## Your objective
Please report each line in the material below that includes "thumb".

··· Material shown

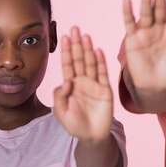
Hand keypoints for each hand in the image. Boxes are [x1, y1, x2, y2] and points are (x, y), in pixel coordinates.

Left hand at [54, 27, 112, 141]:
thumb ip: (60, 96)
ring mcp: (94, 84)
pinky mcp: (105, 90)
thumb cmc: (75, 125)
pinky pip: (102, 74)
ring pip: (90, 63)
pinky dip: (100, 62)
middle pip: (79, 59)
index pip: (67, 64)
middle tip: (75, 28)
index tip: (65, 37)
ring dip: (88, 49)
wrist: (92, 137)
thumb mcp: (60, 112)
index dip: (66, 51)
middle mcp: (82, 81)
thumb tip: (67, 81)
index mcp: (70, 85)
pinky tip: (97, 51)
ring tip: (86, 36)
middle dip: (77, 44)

······
··· Material shown

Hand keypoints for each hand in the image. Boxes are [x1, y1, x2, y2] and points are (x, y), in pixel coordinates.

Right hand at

······
··· Material shown

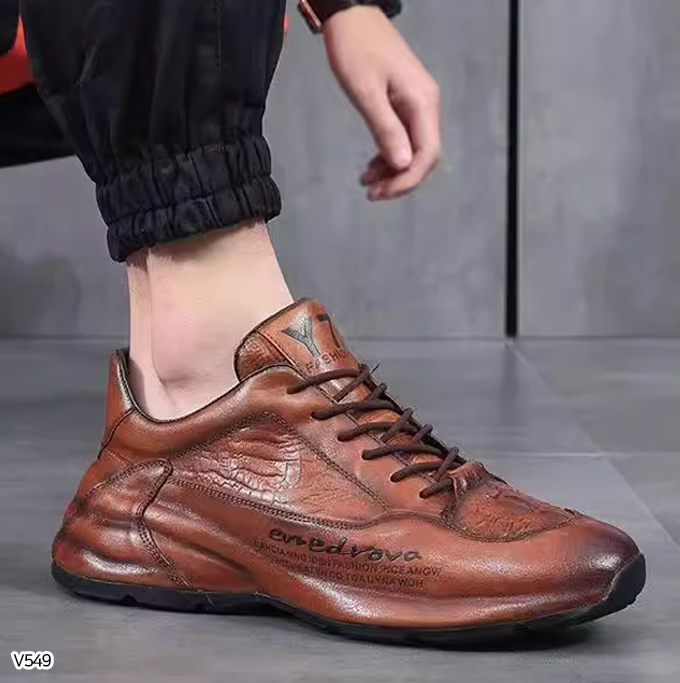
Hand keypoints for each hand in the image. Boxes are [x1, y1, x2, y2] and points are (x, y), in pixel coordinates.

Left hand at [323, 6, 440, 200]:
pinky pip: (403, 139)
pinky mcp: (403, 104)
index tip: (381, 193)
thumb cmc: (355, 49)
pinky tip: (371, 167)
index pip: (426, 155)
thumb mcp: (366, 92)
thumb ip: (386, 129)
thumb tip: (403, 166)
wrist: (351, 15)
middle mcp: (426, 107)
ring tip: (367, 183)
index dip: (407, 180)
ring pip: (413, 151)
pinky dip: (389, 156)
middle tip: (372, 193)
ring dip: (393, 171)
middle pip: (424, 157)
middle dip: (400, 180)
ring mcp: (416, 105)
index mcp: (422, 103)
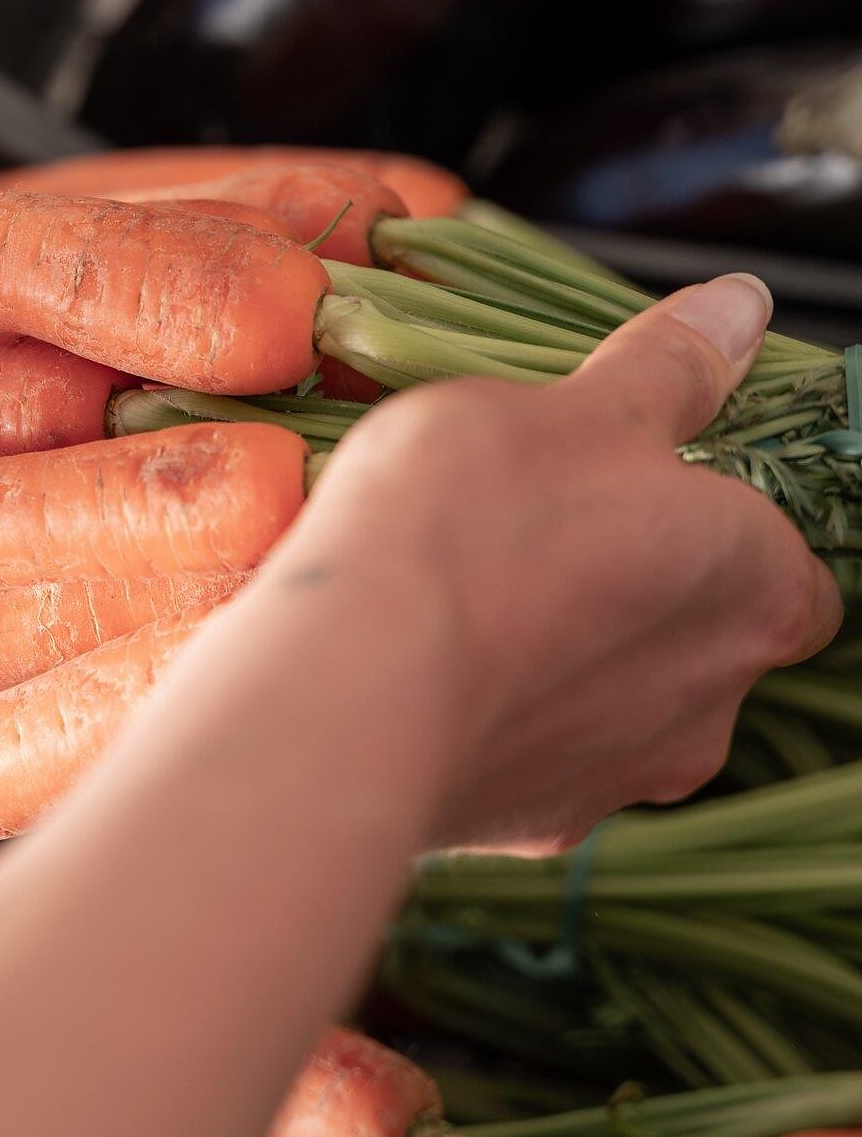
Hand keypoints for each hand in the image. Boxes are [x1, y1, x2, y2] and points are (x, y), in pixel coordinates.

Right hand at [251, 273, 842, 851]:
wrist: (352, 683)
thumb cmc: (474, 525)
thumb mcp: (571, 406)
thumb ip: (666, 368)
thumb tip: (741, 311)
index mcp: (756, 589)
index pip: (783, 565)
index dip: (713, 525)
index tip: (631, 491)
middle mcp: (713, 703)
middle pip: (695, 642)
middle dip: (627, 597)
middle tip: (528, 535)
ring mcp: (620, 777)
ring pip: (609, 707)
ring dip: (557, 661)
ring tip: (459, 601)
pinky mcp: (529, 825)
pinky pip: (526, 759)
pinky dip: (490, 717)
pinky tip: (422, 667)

······

## Output for this exercise
thumb ip: (60, 96)
thumb cmc: (75, 125)
thumb mcp: (60, 112)
thumb tip: (67, 81)
thumb cmc: (355, 49)
thumb mcp: (366, 92)
thumb ip: (386, 129)
thumb tip: (403, 166)
thumb cmc: (474, 525)
thumb mcp: (571, 406)
thumb ip: (666, 368)
thumb tip: (741, 311)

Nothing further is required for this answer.